== Extrait du document ==
Nous rencontrons aujourd’hui de très nombreux clients qui nous parlent d’une forme d’épuisement. Et la fonction RH étant résiliente «par nature», cela nous alerte. Si l’on dépasse ce sentiment d’épuisement, c’est aussi un besoin de «care» qui s’exprime: «si nous voulons correctement prendre soin des autres en entreprise, ne faudrait-il pas aussi prendre un peu soin de nous?»
Comment prendre soin des équipes RH?
- Prendre du temps pour soi et s’offrir une prise de recul sur ses pratiques: cela peut paraître paradoxal dans un monde où tout va de plus en plus vite et où les urgences se succèdent, mais c’est vital pour tenir dans la durée. Organiser par exemple un séminaire d’une journée par an avec ses collègues RH pour faire le point sur l’année écoulée, échanger sur les défis à venir et discuter des modalités de collaboration de l’équipe est clé.
- Se former/s’informer sur les derniers enseignements issus des sciences sociales et cognitives, de l’IA, de l’intelligence émotionnelle,... pour continuer à se développer et mieux mettre ces apports en résonnance du quotidien de chacun. La simple participation à un salon RH entre collègues peut s’avérer très riche, sous réserve d’avoir bien choisi en amont en fonction du programme.
- Échanger avec des pairs, confrontés aux mêmes enjeux, et s’enrichir mutuellement de retours d’expérience croisés: formations sur mesure, club RH, codéveloppement (méthode d’origine canadienne particulièrement puissante pour aider un groupe de pairs à résoudre des problèmes en équipe), témoignages, rencontres informelles sont autant de leviers possibles à activer.
- Envisager temporairement le support d’un «sparing partner»: personne de confiance, idéalement ancien RH et extérieur à l’entreprise donc neutre dans son positionnement, vous pourrez lui partager vos questions / difficultés et obtenir des réponses concrètes. Le coaching peut aussi se révéler précieux pour vous accompagner dans une phase de votre parcours.
- Enfin, sur des projets particulièrement complexes et impliquant du changement (digitalisation, déploiement ou évolution de pratiques managériales, changements d’organisation des équipes, ...), se faire accompagner d’un expert externe aide beaucoup. Il challenge l’approche avec bienveillance, apporte des solutions et retours d’expérience précieux, et vous décharge d’une partie des tâches tout en renforçant la confiance dans des moments où elle est clé.
===
Problèmes à résoudre:
a - D'après l'extrait sur le soin des équipes RH, de quelle origine est la méthode du codéveloppement ?
b - Recopiez le passage de l'extrait sur le soin des équipes RH qui va de "Comment prendre soin" jusqu'à "l’équipe est clé." inclus.
== Données fournies ==
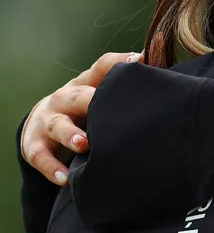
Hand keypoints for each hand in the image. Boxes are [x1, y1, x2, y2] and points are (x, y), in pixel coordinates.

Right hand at [20, 51, 138, 184]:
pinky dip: (52, 168)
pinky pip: (41, 156)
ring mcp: (47, 121)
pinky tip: (65, 179)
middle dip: (90, 102)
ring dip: (70, 135)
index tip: (138, 60)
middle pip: (76, 97)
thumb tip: (161, 53)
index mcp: (84, 84)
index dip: (118, 62)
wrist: (41, 127)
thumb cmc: (84, 111)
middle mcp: (64, 99)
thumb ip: (126, 84)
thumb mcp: (100, 95)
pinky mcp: (34, 144)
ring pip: (57, 126)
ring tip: (83, 145)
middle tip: (105, 110)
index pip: (101, 67)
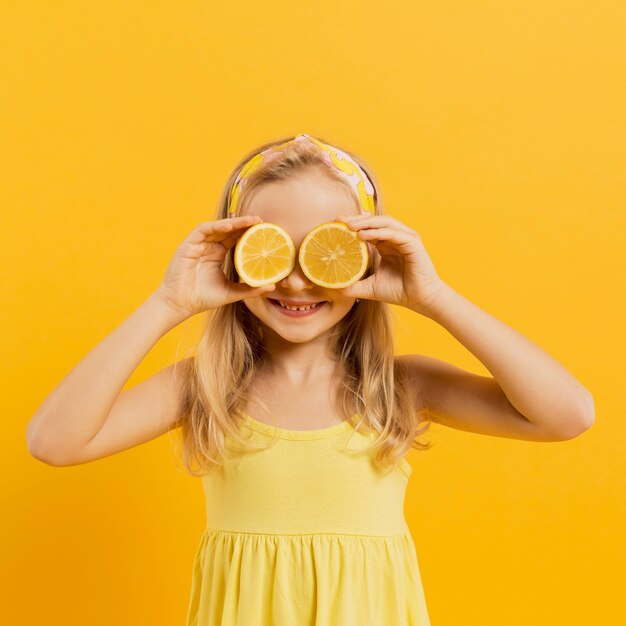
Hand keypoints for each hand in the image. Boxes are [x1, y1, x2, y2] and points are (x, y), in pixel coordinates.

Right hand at [154, 216, 275, 318]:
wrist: (181, 304)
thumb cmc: (203, 298)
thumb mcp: (232, 292)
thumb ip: (251, 288)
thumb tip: (273, 285)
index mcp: (217, 254)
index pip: (235, 239)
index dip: (248, 233)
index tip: (265, 230)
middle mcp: (209, 247)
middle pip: (228, 230)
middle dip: (244, 224)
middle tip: (261, 220)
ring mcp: (198, 244)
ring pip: (217, 227)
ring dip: (233, 222)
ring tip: (250, 221)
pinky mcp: (188, 245)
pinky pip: (203, 230)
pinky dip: (216, 226)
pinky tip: (229, 226)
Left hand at [335, 214, 445, 313]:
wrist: (419, 299)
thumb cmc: (398, 292)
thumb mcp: (370, 287)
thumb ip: (353, 285)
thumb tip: (334, 286)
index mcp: (386, 245)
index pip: (368, 229)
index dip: (353, 225)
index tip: (336, 224)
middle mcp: (396, 238)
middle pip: (375, 222)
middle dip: (357, 220)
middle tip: (340, 220)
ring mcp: (405, 238)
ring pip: (384, 223)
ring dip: (366, 223)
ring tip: (350, 226)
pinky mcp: (413, 242)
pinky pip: (393, 233)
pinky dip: (378, 232)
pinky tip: (363, 235)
===
Résultats:
a - Elle est d'origine canadienne.

b -
Comment prendre soin des équipes RH?
- Prendre du temps pour soi et s’offrir une prise de recul sur ses pratiques: cela peut paraître paradoxal dans un monde où tout va de plus en plus vite et où les urgences se succèdent, mais c’est vital pour tenir dans la durée. Organiser par exemple un séminaire d’une journée par an avec ses collègues RH pour faire le point sur l’année écoulée, échanger sur les défis à venir et discuter des modalités de collaboration de l’équipe est clé.